The pouch comprises a detergent composition having a solid component that is enclosed by a water-soluble film.

The water-soluble detergent pouch can be a water-soluble laundry detergent pouch, and wherein the detergent composition is a laundry detergent composition.

The water-soluble detergent pouch can be a water-soluble automatic dishwashing detergent pouch, and wherein the detergent composition is an automatic dishwashing detergent composition.

Preferably, the pouch comprises an automatic dishwashing detergent composition that is enclosed by a water-soluble film.

The pouch can be a single compartment pouch comprising only one compartment. Typically for this embodiment, the detergent composition is contained within this single compartment.

The pouch may also be a multi-compartment pouch, comprising more than one compartment. Typically, these separate compartments are separated by water-soluble film.

The multi-compartment pouch may have a side-by-side configuration. In this manner, the separate compartments are typically sealed together so that at least one compartment is side by side to another compartment. The side-by-side configuration may be foldable between adjacent compartments to facilitate placement of the multi-compartment pouch into a dishwashing or laundry detergent receptacle.

The multi-compartment pouch may have a superposed configuration. In this manner, the separate compartments are typically sealed together so that at least one compartment is superposed on top of another compartment.

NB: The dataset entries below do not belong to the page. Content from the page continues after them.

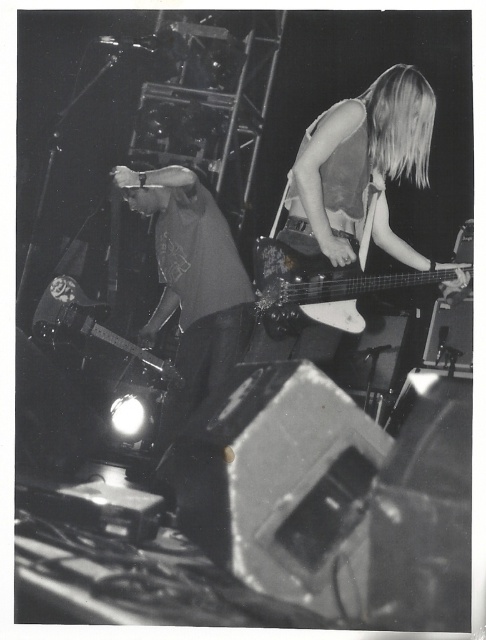
How much distance is there between glossy black guitar at center and shiny black electric guitar at left?

glossy black guitar at center and shiny black electric guitar at left are 38.54 inches apart.

Can you confirm if glossy black guitar at center is positioned to the right of shiny black electric guitar at left?

Correct, you'll find glossy black guitar at center to the right of shiny black electric guitar at left.

Measure the distance between glossy black guitar at center and camera.

glossy black guitar at center and camera are 7.76 feet apart.

At what (x,y) coordinates should I click in order to perform the action: click on glossy black guitar at center. Please return your answer as a coordinate pair (x, y). The height and width of the screenshot is (640, 486). Looking at the image, I should click on (318, 289).

Between dark gray fabric shirt at center and glossy black guitar at center, which one is positioned lower?

Positioned lower is dark gray fabric shirt at center.

Is point (173, 301) more distant than point (343, 310)?

Yes.

Locate an element on the screen. dark gray fabric shirt at center is located at coordinates (191, 280).

Is shiny silver guitar at upper right positioned at the back of shiny black electric guitar at left?

No, it is not.

Is point (318, 220) more distant than point (105, 342)?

Multi-compartment pouches can be preferred when the automatic dishwashing or laundry detergent composition comprises both a solid component and a liquid component. The multi-compartment pouch can comprise the liquid component in one or more separate compartments to the solid component. However, multi-compartment pouches can also be suitable when the automatic dishwashing or laundry detergent composition comprises only a solid component, or a solid component and a liquid component.